- Opening Delimiter -

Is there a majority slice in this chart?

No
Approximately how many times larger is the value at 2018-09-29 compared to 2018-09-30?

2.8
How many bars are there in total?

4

- Closing Delimiter -
- Opening Delimiter -

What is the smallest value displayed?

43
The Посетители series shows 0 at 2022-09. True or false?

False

- Closing Delimiter -
- Opening Delimiter -

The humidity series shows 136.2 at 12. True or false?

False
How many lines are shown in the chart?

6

- Closing Delimiter -

> **TASK BRIEF**
Pick out every line in the entries above that contains the word "chart", matching case, and copy each one.

> **RESULT OF THIS TASK**
Is there a majority slice in this chart?
How many lines are shown in the chart?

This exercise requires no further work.